▸ **Task details**
Will you swap every "series" for "data series" throughout the entries below, keeping everything else unchanged and leaving the pictures out of your answer?

─── Information supplied ───

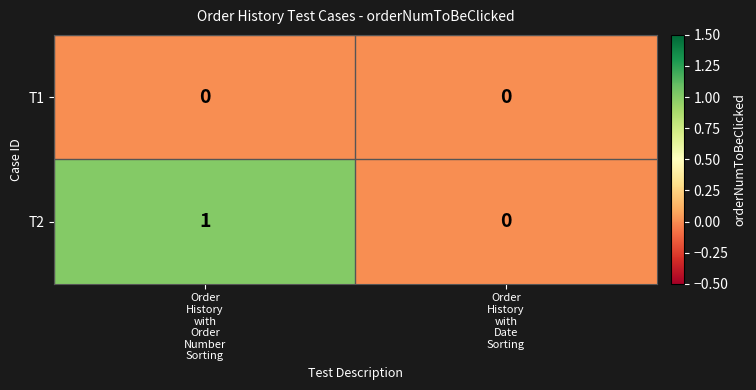

Rank the series by their average value, from highest to lowest.

T2, T1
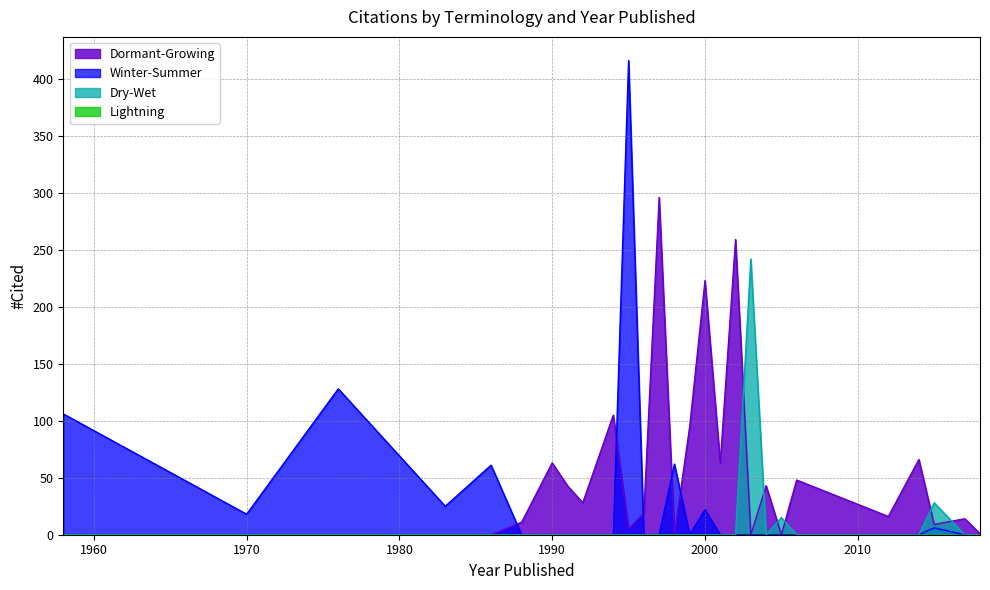

What are all the series names shown in the legend?

Dormant-Growing, Winter-Summer, Dry-Wet, Lightning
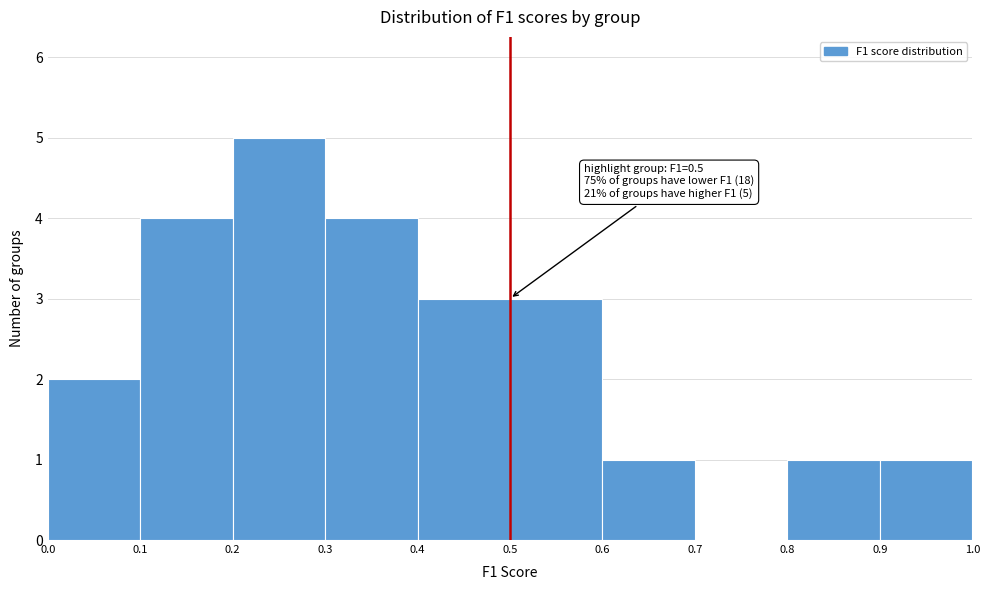

Which range on the x-axis has the tallest bar?

0.2 to 0.3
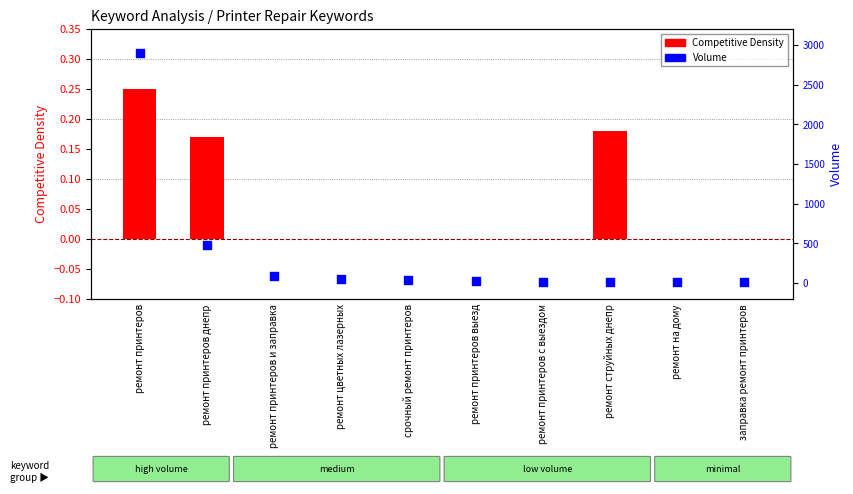

Which series has the largest Y range (max minus min)?

Volume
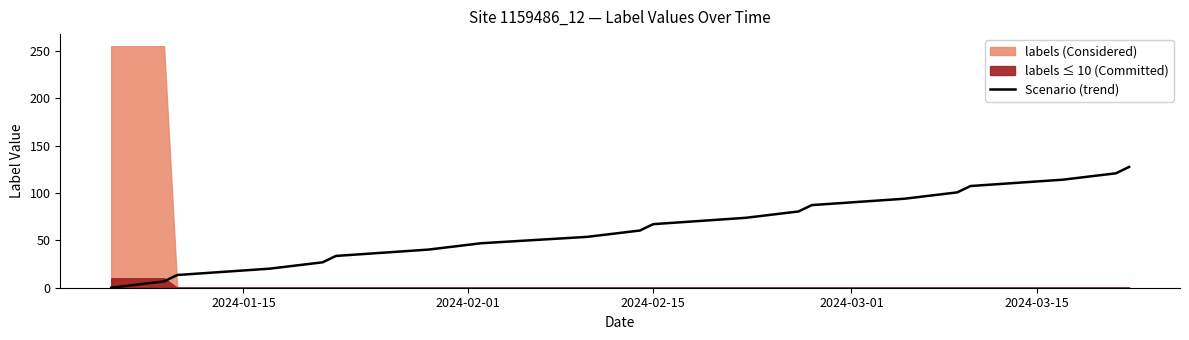

What is the maximum value for Scenario (trend)?

127.5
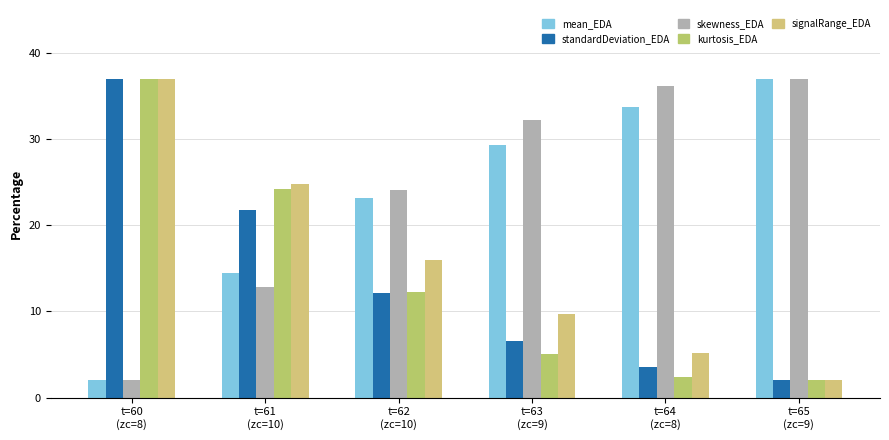

Between t=60
(zc=8) and t=63
(zc=9), which is larger?

t=63
(zc=9)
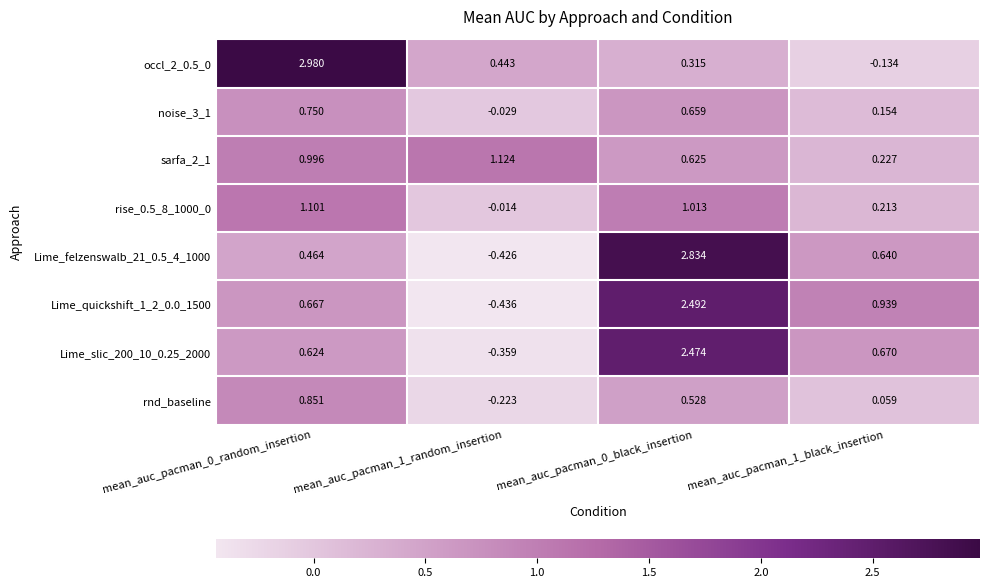

Is the value of Lime_felzenswalb_21_0.5_4_1000 at mean_auc_pacman_0_black_insertion greater than the value of occl_2_0.5_0 at mean_auc_pacman_0_black_insertion?

Yes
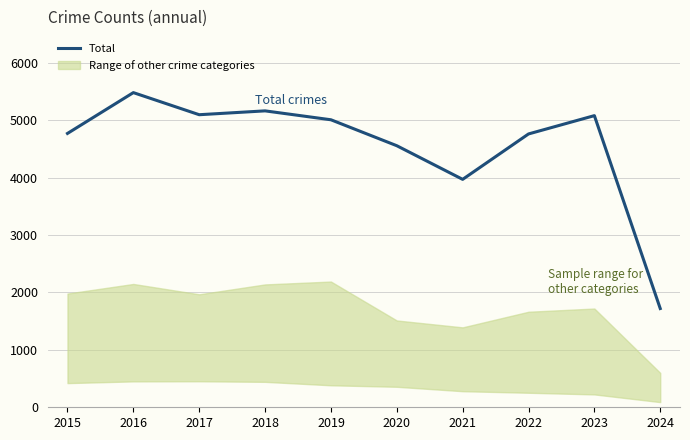

What is the maximum value shown in the chart?

5481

───

▸ **Response area**
Rank the data series by their average value, from highest to lowest.

T2, T1

What are all the data series names shown in the legend?

Dormant-Growing, Winter-Summer, Dry-Wet, Lightning

Which range on the x-axis has the tallest bar?

0.2 to 0.3

Which data series has the largest Y range (max minus min)?

Volume

What is the maximum value for Scenario (trend)?

127.5

Between t=60
(zc=8) and t=63
(zc=9), which is larger?

t=63
(zc=9)

Is the value of Lime_felzenswalb_21_0.5_4_1000 at mean_auc_pacman_0_black_insertion greater than the value of occl_2_0.5_0 at mean_auc_pacman_0_black_insertion?

Yes

What is the maximum value shown in the chart?

5481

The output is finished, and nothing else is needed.